Light-Touch Broadband Reclassification Gets More Support

In the wake of the D.C. Circuit’s opinion in Comcast v. FCC, the FCC faces a difficult decision. Behind door No. 1 is reclassification, which will require the agency to tackle head-on stiff political opposition from broadband carriers. Behind door No. 2 is the empty shell of ancillary authority, which will risk further court losses and ultimately a tarnished legacy. The Washington Post reports that FCC Chairman Genachowski is leaning towards Door No. 2, which many people believe would be a mistake.

We’ve made no secret of our advice for the Chairman: Reclassification is the best option if he wants to empower the FCC to promote universal and open broadband infrastructure and to protect Internet users.

Seemingly unwilling to address the merits of reclassification through a full and transparent proceeding at the FCC, industry incumbents and their astroturf allies are doing everything in their power to force the option off the table completely. They’re trying to make reclassification out to be some drastic and heavy handed move by the FCC. We’ve responded to the substance of their arguments already. Unconvincing on the merits, another of their tricks is to paint progressive public interest groups as extremists and outliers, rather than as a voice for the nearly 250,000 Americans who have spoken up to tell the FCC to act on reclassification.

And now, plenty of others are jumping on the bandwagon. The FCC just collected reply comments in its open proceeding on preserving the open Internet. Among non-broadband service providers, many filers demonstrated substantial support for reclassification.

Take the Center for Democracy and Technology (CDT), a well known nonpartisan D.C. public policy organization. CDT is generally a vocal opponent of FCC regulation of the Internet. Yet, CDT supports reclassification as a tool for the FCC to establish its authority over broadband services. As CDT points out, reclassification “would not require a heavy-handed, backward-looking regulatory regime” thanks to the FCC’s forbearance power. CDT gets it right: reclassification is a balanced exercise of FCC authority over the infrastructure, not in any way a broad power grab over the Internet.

The National Association of State Utility Consumer Advocates (NASUCA), strongly supports Title II reclassification as the best path forward. NASUCA emphasizes that the FCC’s open Internet proceeding (and broadband agenda writ large) is about the communications infrastructure itself, and that Title II classification would make this clear. NASUCA notes, “A direct Title II approach would make clear that the Commission was not regulating the Internet, i.e., the content carried on the wires, but merely the wires themselves, i.e., the underlying transmission network or physical layer.”

The Broadband Institute of California also filed in strong support of reclassification, explaining in detail the history of regulation at the FCC and the changed circumstances since the initial deregulation. Their filing explains why reclassification is not merely one option, but is in fact the best.

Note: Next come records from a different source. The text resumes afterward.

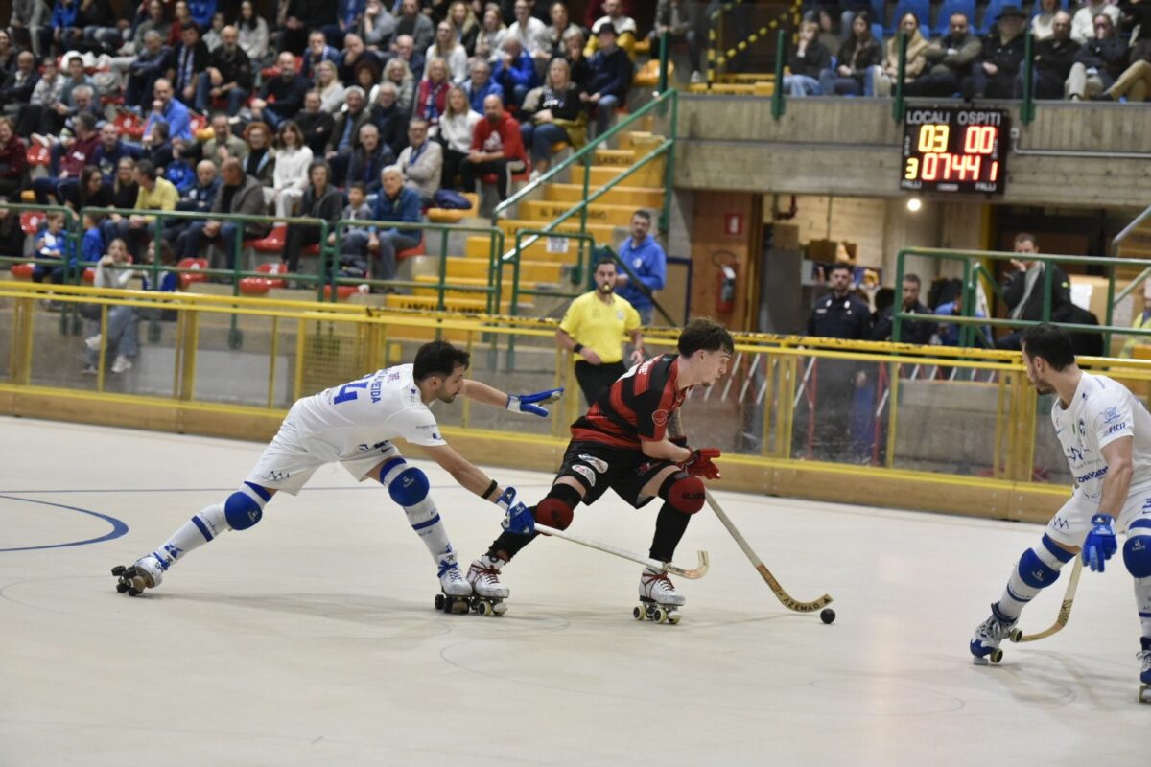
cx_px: 576
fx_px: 3357
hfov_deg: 19.5
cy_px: 384
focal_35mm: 105
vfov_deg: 13.0
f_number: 2.8
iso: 4000
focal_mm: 105
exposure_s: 1/800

Technology companies and technology trade associations are joining the party, too. These businesses have a very clear agenda: They want to protect the Internet, not to regulate it. The Computer & Communications Industry Association puts it clearly: “The most sensible and even-handed action that the Commission can take is to apply Title II telecommunications law to the transmission component of Internet access service.” COMPTEL, which bills itself as the “leading industry association representing communications service providers and their supplier partners,” believes that the FCC could still proceed under Title I, but says that reclassification would “clearly reestablish jurisdiction” to preserve the open Internet and promote competition. Google takes a similar approach, supporting reclassification among other options, and asking the Commission to use its full authority and pursue whichever path is “most sustainable legally.”

Reclassification is the “light touch” framework, the right approach to protect the open Internet and advance the policy goals of the National Broadband Plan, and to preserve the FCC’s (Congressionally-sanctioned) authority over the dominant communications infrastructure of our time.